━━━ Kaynak Metin ━━━

Logo

5. Hukuk Dairesi2023/12218 E. 2024/5670 K.

Yapay Zeka Özeti

Uyuşmazlık: Kamulaştırmasız el atılan taşınmazın bedelinin tespiti ve tahsili istemine ilişkin açılan ek davada, 7201 ve 7327 sayılı Kanunlarla 2942 sayılı Kanuna eklenen hükümlerin uygulanıp uygulanmayacağı hususunda ihtilaf bulunmaktadır.

Gerekçe ve Sonuç: 2942 sayılı Kanun'un ek 3. maddesindeki "dava tarihi itibarıyla" ibaresinin ve geçici 15. maddesindeki "ek 3. madde hükmü uygulanarak" ibaresinin Anayasa Mahkemesi tarafından iptal edilmesi ve davanın ilk davada saklı tutulan bölümün tahsili talebi niteliğinde olması gözetilerek, kesinleşen ilk davada tespit edilen bedel esas alınarak davanın kabulüne dair yerel mahkeme kararının onanmasına karar verilmiştir.

━━━ Seçilmiş Satırlar ━━━

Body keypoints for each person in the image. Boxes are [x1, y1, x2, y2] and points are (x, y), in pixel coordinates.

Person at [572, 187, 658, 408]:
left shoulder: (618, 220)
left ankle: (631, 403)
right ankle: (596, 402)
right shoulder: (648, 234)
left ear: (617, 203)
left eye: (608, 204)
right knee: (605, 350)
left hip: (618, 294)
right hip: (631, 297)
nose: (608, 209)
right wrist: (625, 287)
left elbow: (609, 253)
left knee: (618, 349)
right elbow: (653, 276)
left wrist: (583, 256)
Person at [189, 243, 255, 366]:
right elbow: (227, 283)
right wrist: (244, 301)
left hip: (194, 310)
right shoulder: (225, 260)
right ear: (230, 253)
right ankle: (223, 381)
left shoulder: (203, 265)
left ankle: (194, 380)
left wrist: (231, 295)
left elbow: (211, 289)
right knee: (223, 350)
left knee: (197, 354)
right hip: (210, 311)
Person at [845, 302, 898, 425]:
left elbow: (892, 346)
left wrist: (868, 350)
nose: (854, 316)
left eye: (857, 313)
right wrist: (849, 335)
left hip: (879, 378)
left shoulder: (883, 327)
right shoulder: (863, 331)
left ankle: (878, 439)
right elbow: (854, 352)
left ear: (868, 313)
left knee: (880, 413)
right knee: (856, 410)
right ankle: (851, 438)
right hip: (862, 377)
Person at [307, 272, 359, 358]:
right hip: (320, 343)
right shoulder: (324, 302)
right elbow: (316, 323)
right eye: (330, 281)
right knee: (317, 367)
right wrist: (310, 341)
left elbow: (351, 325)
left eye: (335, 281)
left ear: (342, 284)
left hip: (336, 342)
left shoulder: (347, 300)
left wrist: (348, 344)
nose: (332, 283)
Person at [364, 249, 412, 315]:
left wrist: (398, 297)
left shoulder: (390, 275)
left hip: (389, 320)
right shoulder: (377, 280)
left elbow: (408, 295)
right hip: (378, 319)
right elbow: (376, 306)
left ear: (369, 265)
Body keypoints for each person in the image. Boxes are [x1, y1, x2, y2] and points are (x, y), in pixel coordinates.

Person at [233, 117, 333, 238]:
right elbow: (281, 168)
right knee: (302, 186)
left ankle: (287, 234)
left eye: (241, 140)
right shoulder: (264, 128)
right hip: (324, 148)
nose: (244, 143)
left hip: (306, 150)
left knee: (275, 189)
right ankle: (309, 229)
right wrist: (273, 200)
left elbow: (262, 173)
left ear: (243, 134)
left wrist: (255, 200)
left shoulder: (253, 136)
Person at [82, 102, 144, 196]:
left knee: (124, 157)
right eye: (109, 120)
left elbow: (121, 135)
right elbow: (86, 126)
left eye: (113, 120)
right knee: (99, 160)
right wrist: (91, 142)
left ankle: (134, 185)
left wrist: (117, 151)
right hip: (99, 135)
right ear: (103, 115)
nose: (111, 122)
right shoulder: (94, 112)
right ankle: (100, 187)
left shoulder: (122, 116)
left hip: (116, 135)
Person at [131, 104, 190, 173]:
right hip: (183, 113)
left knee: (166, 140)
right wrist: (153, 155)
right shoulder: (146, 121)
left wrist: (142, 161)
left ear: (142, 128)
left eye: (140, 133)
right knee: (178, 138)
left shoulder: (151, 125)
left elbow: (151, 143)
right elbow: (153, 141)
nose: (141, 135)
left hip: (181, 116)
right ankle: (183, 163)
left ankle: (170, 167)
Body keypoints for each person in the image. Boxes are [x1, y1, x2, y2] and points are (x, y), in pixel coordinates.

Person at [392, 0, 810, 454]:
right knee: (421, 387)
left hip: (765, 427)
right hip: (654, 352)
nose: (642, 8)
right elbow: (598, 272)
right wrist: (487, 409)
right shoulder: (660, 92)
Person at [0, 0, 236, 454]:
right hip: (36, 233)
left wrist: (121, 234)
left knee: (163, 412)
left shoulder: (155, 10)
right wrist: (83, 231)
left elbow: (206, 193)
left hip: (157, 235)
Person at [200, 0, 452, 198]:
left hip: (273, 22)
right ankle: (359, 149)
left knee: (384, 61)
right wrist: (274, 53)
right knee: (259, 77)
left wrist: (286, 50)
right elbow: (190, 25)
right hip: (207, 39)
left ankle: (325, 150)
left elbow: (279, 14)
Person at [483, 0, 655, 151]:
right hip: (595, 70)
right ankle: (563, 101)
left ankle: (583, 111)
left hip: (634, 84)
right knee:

━━━

§ Yapılacaklar
[a] Kaynak metne göre yerel mahkemenin kabul kararı hangi gerekçelerle onanmıştır? Bir ile üç cümle arasında açıklayın.
[b] Kaynak metne dayanarak şu soruları yanıtlayın ve yanıtları da aynı işaretlerle verin:
(i) Karar hangi daireye aittir?
(ii) 2942 sayılı Kanun'a hükümler hangi sayılı kanunlarla eklenmiştir?
(iii) Ek davada ne istenmiştir?
[c] Kaynak metinde "Yapay Zeka Özeti" ile "onanmasına karar verilmiştir." arasındaki bölümü, iki ifade de dahil olmak üzere aynen yazın.
Bu görevleri yapmak için satırlara bakmanız gerekmez.

§ Görev Yanıtları
[a] Anayasa Mahkemesi, 2942 sayılı Kanun'un ek 3. maddesindeki "dava tarihi itibarıyla" ibaresini ve geçici 15. maddesindeki "ek 3. madde hükmü uygulanarak" ibaresini iptal etmiştir. Ayrıca dava, ilk davada saklı tutulan bölümün tahsili talebi niteliğindedir. Bu nedenle, kesinleşen ilk davada tespit edilen bedel esas alınarak verilen kabul kararı onanmıştır.

[b]
(i) 5. Hukuk Dairesi.
(ii) 7201 ve 7327 sayılı Kanunlarla.
(iii) Kamulaştırmasız el atılan taşınmazın bedelinin tespiti ve tahsili istenmiştir.

[c]
Yapay Zeka Özeti

Uyuşmazlık: Kamulaştırmasız el atılan taşınmazın bedelinin tespiti ve tahsili istemine ilişkin açılan ek davada, 7201 ve 7327 sayılı Kanunlarla 2942 sayılı Kanuna eklenen hükümlerin uygulanıp uygulanmayacağı hususunda ihtilaf bulunmaktadır.

Gerekçe ve Sonuç: 2942 sayılı Kanun'un ek 3. maddesindeki "dava tarihi itibarıyla" ibaresinin ve geçici 15. maddesindeki "ek 3. madde hükmü uygulanarak" ibaresinin Anayasa Mahkemesi tarafından iptal edilmesi ve davanın ilk davada saklı tutulan bölümün tahsili talebi niteliğinde olması gözetilerek, kesinleşen ilk davada tespit edilen bedel esas alınarak davanın kabulüne dair yerel mahkeme kararının onanmasına karar verilmiştir.